Sunday, April 04, 2010

Response to question of violence in society in relation to Gandhi for Religious Autobiography class

Well,
In regard to this question... I think we are still at about the point MLK described when he said:
"This hour in history needs a dedicated circle of transformed nonconformists. Our planet teeters on the brink of atomic annihilation; dangerous passions of pride, hatred, and selfishness are enthroned in our lives; truth lies prostrate on the rugged hills of nameless calvaries; and men do reverence before false gods of nationalism and materialism." MLK

That was in 1963. Violence, non-violence. It almost seems impossible to imagine a world without violence, because ever since our species learned to write things down it appears we've been murdering each other. Maybe ever since we got booted from the "garden of eden" we've been acting like a bunch of savages. At least that appears to be the story we have told ourselves. The story of mankind, written by mankind, is a violent bloody affair, interspersed with love and beauty.

We are all going to die. Is death itself violent? If it is, then we are by our very nature violent. If death is something we are taught to fight against, then we are trained for violence to combat the ultimate inevitable violence.

From birth, here in Western patriarchal Christiancentric universe, we are raised from birth with the implicit idea that we are violent by nature, that we are born sinful, and that a man had to die to get our sins forgiven. And yet as a people, we have not stopped sinning. So it seems his death was in vain.

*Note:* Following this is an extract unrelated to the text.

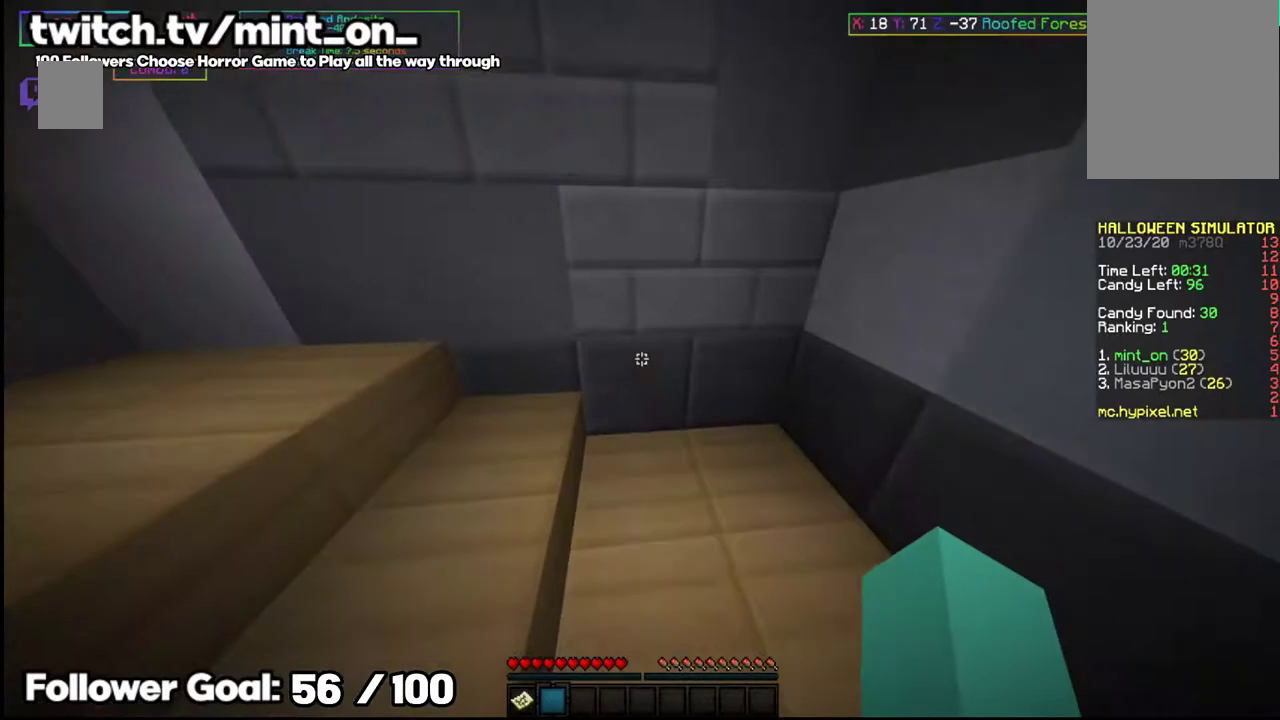
{"keys": ["w"], "mouse": [], "events": []}
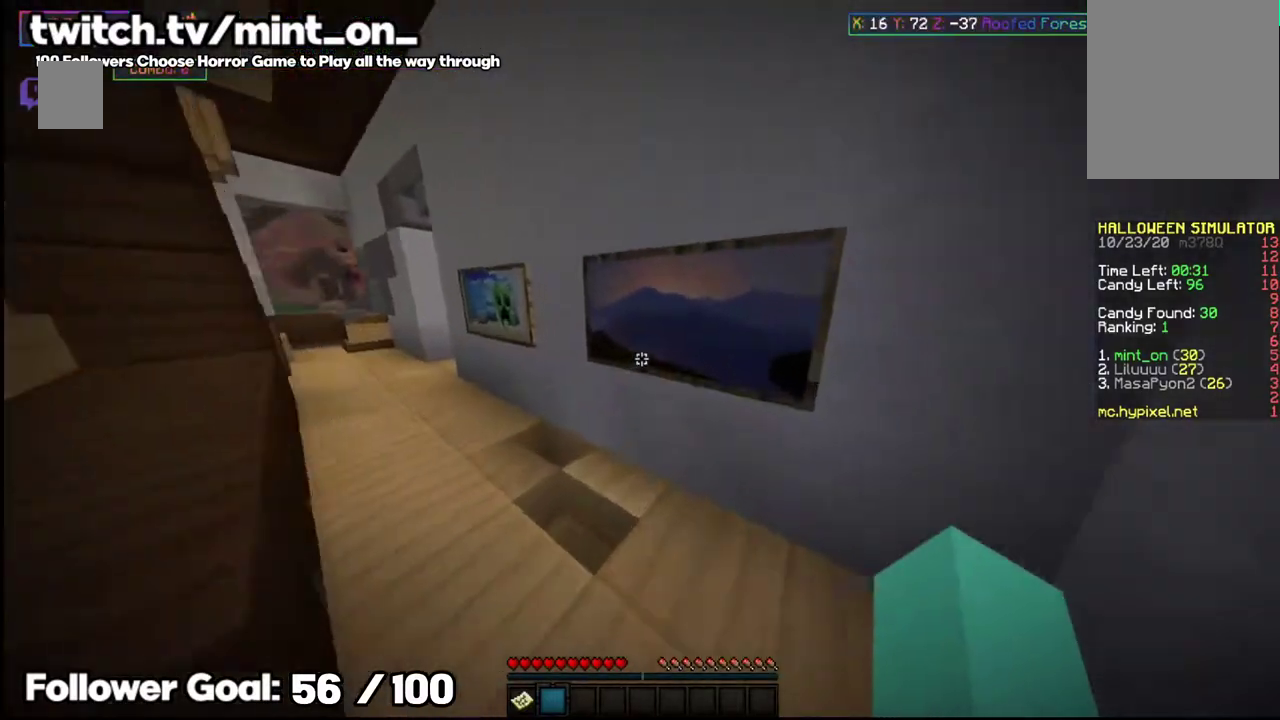
{"keys": ["w"], "mouse": [], "events": []}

To be transformed non-conformists in the words of Rev. MLK, maybe we need to radically alter even our basis for ideological understanding. If we want to create peace, maybe we need to tell ourselves a different story. Instead of teaching ourselves that we are inherently violent and that we need to resist our true natures and ask some higher being to help us not be violent, maybe we should begin teaching ourselves that we are by nature perfect, loving, divine, glorious creations of God, who at our core are non-violent. It would actually be closer to the truth. because if we actually look at the world, especially considering 70,000+ nuclear weapons sitting around out there, the millions of guns, bombs, fighter jets, racism, sexism, hatred, you have to admit, we are surprisingly non-violent as a species, at least to each other. If that wasn't true, if we really were such savage murderers, how can we explain that the human population doubles on earth at this moment every 50 some years. In 1950 there were 2.55 billion people on earth. Today there are 6.84. So we really aren't that violent. At least to each other, especially considering that the overwhelming ideology in the west is that people are not inherently good. We worship "the perfect man" as if He was really so different from ourselves. I'm just not sure that's what he was telling us. But if we look at Considering that by 2067 we'll have over 13 billion people on earth. Maybe true non-violence, at least to our mother earth and fellow species, will be for us to figure out a way to cut our population down and reduce our numbers, which some might argue is violence.

If I see every other human being on earth as a reflection of myself, as another manifestation of God, it becomes difficult for me to legitimate killing them. Maybe non-violence as articulated by Gandhi can be understood in terms of offering himself as a sacrifice for the greater good, like Jesus, he could not defend his life with violence because he had so much love for his fellow man.
he said: "non-violence implies as complete self-purification as is humanly possible [which suggests that he understands our pure being as non-violent] Man for man the strength of non-violence is in exact proportion to the ability, if not the will, of the non-violent person to inflict violence."

So maybe it comes down to, "love each other, or else..." "be nice, or prepare to be thrown into the volcano."

Sorry I went on so damn long. Interesting exercise. I guess I fall into the non-violent category. But we may have to drink the cool-aid to be ultimately non-violent.